Według fanów to właśnie rola Olgi, w którą wcieliła się Magdalena Lamparska, "uratowała" film "Kolejne 365 dni". Nie jest tajemnicą, że zdania, co do wartości i poziomu adaptacji powieści Blanki Lipińskiej, są podzielone, jednak Lamparskiej to chyba nie dotyczy. Gwiazda wciąż zbiera gratulacje za talent aktorski i przezabawne budowanie roli Olgi.
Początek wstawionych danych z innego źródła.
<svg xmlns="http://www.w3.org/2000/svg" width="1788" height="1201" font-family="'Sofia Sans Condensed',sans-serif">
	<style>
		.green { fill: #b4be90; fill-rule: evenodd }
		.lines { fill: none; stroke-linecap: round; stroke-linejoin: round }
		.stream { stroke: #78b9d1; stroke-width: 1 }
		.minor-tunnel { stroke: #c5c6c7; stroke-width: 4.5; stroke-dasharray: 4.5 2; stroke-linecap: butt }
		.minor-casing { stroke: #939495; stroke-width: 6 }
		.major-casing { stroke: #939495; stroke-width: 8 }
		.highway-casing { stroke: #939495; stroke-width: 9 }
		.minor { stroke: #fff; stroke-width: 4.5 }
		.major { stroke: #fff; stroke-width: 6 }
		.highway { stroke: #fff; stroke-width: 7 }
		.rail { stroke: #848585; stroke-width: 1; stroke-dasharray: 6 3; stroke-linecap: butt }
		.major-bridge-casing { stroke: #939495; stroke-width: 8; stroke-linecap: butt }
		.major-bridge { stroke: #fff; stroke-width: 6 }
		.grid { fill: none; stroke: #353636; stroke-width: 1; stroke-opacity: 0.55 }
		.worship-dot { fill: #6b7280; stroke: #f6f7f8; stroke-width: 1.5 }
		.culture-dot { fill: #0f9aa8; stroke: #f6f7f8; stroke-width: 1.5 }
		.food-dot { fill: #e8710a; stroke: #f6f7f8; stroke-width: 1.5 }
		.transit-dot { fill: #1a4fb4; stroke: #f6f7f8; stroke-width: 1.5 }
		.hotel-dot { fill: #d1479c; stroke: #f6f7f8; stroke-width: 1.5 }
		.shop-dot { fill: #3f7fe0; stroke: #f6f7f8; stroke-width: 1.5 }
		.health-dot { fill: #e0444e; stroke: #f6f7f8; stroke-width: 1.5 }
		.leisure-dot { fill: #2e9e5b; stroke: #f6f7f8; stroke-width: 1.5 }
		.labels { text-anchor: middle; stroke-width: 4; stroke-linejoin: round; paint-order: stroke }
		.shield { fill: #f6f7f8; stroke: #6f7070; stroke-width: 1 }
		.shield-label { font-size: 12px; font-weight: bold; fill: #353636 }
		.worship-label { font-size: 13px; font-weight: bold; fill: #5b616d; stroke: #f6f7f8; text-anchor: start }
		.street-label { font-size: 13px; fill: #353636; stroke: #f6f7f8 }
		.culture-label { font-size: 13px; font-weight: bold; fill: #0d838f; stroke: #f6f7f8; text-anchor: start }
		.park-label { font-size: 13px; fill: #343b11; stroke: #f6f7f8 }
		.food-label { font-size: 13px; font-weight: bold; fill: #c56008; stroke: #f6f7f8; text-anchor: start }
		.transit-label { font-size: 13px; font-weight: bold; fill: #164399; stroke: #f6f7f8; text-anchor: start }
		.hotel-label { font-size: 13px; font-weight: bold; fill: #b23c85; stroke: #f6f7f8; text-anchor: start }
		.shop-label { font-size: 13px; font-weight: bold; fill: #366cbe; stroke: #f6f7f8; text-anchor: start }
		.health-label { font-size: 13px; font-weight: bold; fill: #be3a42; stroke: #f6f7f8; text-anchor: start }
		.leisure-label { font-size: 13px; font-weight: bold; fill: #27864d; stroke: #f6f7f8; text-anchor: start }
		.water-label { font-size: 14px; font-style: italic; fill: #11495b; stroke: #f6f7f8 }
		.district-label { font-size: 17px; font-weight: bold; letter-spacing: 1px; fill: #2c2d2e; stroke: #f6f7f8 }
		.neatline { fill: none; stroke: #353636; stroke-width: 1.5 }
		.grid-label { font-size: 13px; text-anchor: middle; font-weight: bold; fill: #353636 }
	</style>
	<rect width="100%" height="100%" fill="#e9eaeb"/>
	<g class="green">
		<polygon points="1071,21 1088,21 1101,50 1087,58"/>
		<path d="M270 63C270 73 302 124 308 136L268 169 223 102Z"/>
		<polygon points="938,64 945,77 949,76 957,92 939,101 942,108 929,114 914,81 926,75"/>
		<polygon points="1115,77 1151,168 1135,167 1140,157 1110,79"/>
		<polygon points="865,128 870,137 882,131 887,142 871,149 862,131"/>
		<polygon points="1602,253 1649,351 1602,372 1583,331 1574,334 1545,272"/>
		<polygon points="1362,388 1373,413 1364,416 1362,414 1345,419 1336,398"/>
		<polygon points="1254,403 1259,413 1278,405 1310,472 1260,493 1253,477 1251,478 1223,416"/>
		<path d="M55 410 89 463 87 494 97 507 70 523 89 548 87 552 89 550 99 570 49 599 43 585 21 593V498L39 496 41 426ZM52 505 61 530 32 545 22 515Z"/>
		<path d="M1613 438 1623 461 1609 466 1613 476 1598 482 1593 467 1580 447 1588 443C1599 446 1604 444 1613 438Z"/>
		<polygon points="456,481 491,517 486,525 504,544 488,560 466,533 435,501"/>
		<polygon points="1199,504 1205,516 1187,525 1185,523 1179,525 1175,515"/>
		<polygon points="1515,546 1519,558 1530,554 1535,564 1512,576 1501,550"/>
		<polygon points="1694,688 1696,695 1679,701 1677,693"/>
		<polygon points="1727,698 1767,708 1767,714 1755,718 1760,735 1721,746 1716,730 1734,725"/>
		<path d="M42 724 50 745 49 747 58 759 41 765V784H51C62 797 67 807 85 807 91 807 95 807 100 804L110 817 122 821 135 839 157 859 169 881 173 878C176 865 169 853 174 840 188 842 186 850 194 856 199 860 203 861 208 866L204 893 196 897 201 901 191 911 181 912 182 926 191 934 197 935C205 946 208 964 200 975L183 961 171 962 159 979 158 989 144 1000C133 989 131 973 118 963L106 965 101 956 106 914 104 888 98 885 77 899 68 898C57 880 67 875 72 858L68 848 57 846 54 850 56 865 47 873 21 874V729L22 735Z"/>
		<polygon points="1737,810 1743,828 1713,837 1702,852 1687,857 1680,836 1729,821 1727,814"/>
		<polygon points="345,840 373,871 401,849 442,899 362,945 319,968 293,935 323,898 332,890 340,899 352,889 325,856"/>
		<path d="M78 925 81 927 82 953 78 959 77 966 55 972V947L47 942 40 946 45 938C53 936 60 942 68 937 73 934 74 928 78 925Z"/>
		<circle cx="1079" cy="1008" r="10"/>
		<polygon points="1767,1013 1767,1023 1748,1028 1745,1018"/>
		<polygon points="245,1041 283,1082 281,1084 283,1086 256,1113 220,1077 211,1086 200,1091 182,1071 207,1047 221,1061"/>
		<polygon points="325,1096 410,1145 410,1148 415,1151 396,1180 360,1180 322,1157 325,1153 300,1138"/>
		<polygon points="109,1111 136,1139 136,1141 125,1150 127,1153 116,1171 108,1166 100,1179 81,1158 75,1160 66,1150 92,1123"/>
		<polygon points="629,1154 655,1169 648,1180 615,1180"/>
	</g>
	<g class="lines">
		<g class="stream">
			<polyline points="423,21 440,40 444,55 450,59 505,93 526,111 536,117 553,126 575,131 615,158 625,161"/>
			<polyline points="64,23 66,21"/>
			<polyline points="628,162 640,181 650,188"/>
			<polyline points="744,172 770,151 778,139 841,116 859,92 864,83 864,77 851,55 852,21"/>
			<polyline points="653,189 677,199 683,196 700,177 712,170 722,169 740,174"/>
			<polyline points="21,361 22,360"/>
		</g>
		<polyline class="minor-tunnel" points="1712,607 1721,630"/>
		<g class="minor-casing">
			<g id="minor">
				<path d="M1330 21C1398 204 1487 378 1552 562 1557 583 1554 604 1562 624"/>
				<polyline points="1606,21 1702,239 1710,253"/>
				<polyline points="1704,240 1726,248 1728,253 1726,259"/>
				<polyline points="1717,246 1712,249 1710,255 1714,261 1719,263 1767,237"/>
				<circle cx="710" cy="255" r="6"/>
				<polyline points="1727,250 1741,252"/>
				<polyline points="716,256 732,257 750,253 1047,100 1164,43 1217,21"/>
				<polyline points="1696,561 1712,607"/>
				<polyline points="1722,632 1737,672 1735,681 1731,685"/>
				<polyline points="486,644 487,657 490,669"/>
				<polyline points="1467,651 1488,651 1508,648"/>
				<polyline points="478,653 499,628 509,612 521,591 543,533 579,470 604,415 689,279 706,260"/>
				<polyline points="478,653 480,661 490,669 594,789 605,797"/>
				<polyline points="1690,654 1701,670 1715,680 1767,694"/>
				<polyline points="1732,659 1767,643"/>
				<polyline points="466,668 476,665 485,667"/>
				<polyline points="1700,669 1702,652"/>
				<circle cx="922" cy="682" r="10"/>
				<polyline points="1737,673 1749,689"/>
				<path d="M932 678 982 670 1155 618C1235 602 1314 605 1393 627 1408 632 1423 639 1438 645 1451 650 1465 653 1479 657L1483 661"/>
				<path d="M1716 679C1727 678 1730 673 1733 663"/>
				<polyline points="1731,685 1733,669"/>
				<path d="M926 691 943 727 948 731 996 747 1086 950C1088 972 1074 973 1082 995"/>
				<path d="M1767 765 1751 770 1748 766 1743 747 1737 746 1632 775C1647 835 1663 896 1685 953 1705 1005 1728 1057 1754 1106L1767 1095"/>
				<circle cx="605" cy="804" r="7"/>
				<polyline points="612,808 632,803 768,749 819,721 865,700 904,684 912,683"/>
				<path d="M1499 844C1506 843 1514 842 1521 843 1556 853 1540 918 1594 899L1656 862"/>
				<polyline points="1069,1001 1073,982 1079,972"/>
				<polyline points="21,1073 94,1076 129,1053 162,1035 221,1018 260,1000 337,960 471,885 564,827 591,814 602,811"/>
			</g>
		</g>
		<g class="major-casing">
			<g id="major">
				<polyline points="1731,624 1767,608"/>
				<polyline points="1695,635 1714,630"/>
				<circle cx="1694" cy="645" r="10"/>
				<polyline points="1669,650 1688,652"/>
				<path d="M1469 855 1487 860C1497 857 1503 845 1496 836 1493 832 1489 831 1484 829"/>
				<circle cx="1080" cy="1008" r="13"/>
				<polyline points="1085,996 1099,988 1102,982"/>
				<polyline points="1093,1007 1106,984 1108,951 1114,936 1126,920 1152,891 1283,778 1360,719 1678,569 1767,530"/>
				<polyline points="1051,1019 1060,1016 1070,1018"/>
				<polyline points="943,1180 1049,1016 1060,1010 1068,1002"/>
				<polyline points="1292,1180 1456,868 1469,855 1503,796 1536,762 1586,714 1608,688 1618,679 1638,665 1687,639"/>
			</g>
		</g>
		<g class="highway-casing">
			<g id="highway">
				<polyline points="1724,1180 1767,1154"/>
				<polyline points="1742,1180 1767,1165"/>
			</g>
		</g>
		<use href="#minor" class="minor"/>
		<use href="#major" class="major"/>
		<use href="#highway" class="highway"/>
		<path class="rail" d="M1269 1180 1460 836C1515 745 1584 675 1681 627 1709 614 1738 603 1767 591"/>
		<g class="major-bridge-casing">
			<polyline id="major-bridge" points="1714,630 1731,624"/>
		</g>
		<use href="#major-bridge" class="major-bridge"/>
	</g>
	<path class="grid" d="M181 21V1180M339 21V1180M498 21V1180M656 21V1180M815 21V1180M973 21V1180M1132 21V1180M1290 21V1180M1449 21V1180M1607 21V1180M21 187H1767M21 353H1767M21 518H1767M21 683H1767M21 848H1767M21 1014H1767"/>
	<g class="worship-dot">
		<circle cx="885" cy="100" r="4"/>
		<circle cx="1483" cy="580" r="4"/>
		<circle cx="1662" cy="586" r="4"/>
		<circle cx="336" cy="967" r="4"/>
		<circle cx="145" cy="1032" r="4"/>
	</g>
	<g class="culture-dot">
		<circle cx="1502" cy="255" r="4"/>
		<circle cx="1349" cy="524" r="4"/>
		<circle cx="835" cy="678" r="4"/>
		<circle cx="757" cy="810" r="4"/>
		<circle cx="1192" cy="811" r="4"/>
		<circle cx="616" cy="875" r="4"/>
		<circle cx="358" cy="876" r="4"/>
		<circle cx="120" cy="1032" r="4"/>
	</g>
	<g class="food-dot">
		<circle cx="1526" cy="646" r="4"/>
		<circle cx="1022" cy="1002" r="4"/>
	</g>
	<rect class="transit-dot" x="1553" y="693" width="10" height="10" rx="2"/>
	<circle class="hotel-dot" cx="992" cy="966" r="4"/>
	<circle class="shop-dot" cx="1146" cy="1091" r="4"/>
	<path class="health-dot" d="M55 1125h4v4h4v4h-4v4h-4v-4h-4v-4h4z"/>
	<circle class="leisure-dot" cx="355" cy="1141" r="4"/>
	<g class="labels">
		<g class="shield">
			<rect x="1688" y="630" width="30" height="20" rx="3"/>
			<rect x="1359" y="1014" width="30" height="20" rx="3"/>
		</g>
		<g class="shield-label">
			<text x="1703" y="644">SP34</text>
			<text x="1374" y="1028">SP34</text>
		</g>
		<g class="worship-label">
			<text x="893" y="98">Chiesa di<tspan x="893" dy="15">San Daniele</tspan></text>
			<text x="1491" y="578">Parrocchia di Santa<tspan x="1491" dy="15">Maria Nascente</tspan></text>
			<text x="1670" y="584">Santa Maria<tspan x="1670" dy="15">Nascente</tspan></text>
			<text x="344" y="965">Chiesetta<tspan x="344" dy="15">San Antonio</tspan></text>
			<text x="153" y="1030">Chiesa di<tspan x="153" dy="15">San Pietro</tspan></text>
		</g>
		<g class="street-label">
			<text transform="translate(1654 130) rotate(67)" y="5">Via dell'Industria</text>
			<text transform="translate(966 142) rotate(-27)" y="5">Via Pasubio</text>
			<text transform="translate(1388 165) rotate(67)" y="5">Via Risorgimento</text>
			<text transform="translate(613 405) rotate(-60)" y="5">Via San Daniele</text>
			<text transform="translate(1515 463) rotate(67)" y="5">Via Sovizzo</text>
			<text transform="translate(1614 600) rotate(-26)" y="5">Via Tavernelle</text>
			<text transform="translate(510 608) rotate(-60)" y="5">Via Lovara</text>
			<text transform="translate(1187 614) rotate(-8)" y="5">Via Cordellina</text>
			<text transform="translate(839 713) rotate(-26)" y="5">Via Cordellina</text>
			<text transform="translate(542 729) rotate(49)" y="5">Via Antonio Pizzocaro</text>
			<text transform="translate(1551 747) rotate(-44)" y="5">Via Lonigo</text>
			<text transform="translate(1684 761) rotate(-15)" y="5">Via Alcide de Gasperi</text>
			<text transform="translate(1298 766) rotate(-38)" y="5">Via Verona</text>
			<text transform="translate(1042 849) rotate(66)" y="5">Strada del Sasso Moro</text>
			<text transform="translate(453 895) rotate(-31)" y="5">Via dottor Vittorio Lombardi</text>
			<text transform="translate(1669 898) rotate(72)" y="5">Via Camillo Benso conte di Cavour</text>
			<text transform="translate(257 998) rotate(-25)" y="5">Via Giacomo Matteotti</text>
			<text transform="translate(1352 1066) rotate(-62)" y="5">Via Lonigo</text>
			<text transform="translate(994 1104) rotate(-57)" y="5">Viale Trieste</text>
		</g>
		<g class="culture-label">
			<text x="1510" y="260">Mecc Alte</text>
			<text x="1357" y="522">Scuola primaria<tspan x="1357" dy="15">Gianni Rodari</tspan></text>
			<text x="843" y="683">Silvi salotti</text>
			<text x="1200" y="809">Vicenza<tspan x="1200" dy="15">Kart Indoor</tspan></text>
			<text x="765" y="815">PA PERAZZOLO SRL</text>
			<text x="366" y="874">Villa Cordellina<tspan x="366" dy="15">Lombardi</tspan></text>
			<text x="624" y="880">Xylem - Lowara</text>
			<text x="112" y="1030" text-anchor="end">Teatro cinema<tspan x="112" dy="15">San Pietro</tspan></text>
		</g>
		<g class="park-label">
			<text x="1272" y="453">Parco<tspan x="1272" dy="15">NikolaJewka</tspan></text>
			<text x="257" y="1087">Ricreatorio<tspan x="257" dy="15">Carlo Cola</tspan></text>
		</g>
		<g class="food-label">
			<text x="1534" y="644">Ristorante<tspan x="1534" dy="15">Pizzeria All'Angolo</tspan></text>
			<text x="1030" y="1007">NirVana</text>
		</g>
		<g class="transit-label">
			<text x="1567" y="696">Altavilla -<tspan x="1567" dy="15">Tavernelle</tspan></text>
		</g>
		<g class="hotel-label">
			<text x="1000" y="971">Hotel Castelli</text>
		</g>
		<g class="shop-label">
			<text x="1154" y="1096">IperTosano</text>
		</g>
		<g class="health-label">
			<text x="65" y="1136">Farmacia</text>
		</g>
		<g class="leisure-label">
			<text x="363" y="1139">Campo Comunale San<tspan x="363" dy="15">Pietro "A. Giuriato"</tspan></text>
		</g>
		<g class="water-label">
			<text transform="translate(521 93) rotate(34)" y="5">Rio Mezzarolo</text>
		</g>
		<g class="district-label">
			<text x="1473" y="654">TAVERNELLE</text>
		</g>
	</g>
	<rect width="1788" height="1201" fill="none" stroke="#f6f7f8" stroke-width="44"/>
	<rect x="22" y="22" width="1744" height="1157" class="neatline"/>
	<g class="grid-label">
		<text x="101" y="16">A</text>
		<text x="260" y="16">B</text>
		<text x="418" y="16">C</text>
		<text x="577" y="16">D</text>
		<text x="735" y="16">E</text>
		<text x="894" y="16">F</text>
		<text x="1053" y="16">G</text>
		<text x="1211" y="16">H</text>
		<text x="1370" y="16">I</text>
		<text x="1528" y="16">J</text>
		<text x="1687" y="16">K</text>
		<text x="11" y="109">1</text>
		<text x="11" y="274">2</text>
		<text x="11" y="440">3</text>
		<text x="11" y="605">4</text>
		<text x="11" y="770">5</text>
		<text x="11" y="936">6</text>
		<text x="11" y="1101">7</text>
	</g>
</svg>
Post opatrzyła podpisem: "Komedia to rytm, to odpowiedni oddech, to energia, to nadawanie dramatyzmu absurdalnym okolicznościom. To dziecięca zabawa, jakby nikt nie patrzył. To przede wszystkim dystans do siebie". I ten dystans sprawia, że aktorka jest uwielbiana. Pochwaliła się też wiadomościami, w których fani piszą, że chcieliby mieć taką przyjaciółkę jak Olga!
Ciepłych słów było więcej: "Jak dla mnie twoje sceny uratowały ten film", "Jesteś najlepsza z najlepszych", "KOCHAM OLGĘ FOREVER!!!!", "Jesteś super gwiazdą!".
"Kochani, jestem tak bardzo wzruszona waszymi wiadomościami. Dziękuję wam bardzo za wasze wsparcie! Bez was nie ma nas. Bez was nie ma ekranowej Olgi. Dziękuję" - napisała Lamparska.